We are five years into the biggest experiment with tariffs since the Great Depression, and the results are in: The new tariffs raise consumer prices for ordinary Americans by about $1,200 per household every year and benefit only a small number of special interests. Steel and aluminum tariffs, enacted on national security grounds, angered allies. Beijing made not a single substantive reform in response to four rounds of tariffs plus an attempted Phase One agreement. The Biden Administration has left the tariffs in place and is expanding them to pursue progressive policy goals.
The first order of business for a new Administration that is focused on American workers and consumers is to repeal all tariffs enacted under Section 232 of the Trade Expansion Act of 196251 and Sections 201 and 301 of the Trade Act of 1974. The President can do this unilaterally, and Congress can do it through legislation.The second order of business requires Congress to pass legislation repealing Sections 232, 201, and 301. The U.S. Constitution places all taxing authority with Congress and none with the President. Congress used those provisions of law to delegate some of its taxing authority to the President because it was having trouble passing “clean” tariff legislation in the 1960s and 1970s. Unless and until this constitutional question about delegation is addressed, important reforms are available to the next Congress and the next President.
Congress faced a problem of collective action in the 1960s and 1970s. As a whole, Members generally wanted to lower tariffs, but few individual Members were willing to remove tariffs that benefited special interests in their districts. Trade bills were invariably watered down through amendments and logrolling. The thinking was that the President, whose constituency is the entire nation, would be less prone to special-interest pleading than Members of Congress would be, so Congress delegated some of its tariff-making authority to the President in 1962 and 1974 trade legislation.

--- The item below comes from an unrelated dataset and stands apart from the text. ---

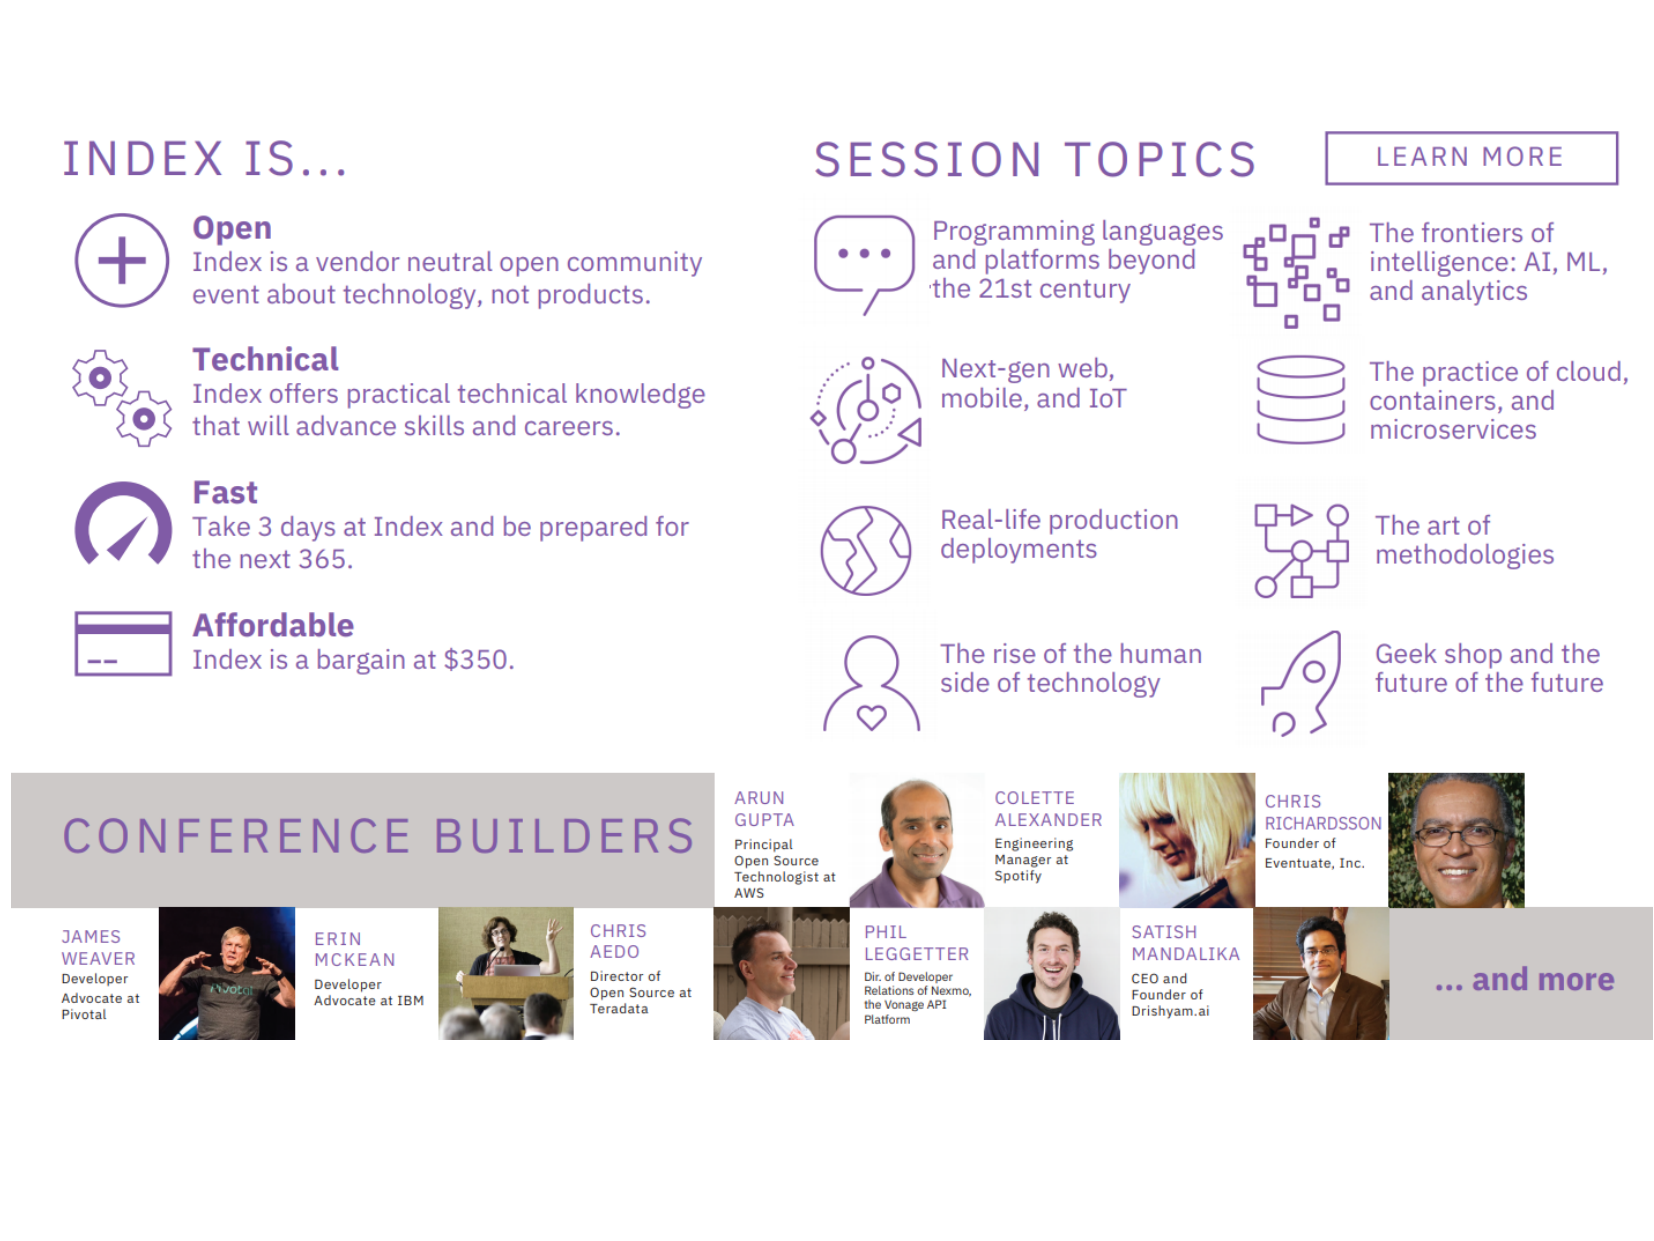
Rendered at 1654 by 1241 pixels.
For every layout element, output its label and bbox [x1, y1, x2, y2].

picture [11, 100, 1653, 1040]
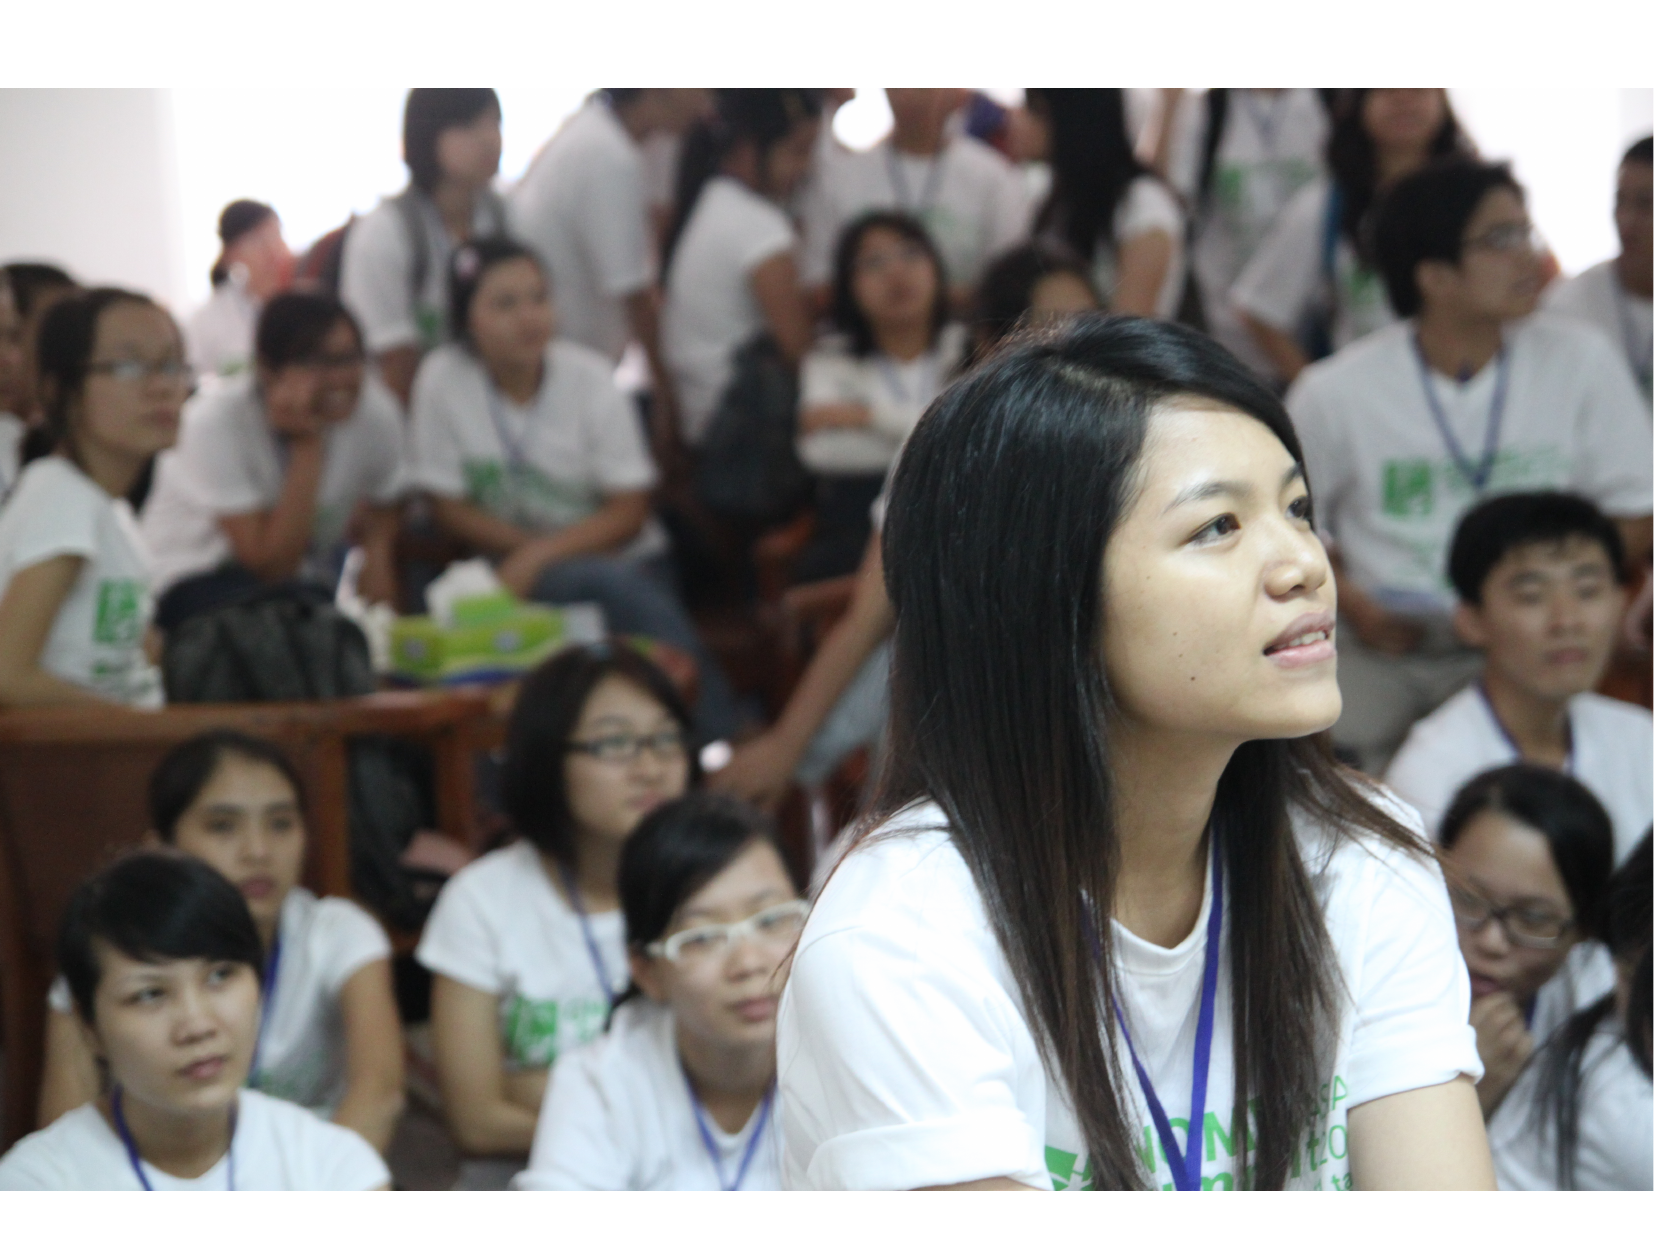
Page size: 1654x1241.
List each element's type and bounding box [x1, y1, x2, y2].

Delegating tariff-making might have worked in the short run, but in the long run, it was both constitutionally dubious and ripe for abuse. That came to pass in 2018. The Section 232 steel and aluminum tariffs, invoked in 2018 against Canada, Europe, and other allies on national security grounds, raised car prices by an average of $250 per vehicle and gave America the world’s highest steel prices. They also harmed the construction, canned food and beverage, and other metal-using industries. While this may have benefited the steel industry itself, each steel job saved cost an average of $650,000 per year that had been taken from elsewhere in the economy. That is no way to strengthen American manufacturing. The New York Federal Reserve estimated in 2019 that the Section 301 China tariffs cost the average household $831 per year, a figure that has likely increased with inflation. The new tariffs have a clear record of failure—as conservative economists almost unanimously warned would be the case. Job number one for the next Administration is to return to sensible trade policies and eliminate the destructive Trump–Biden tariffs.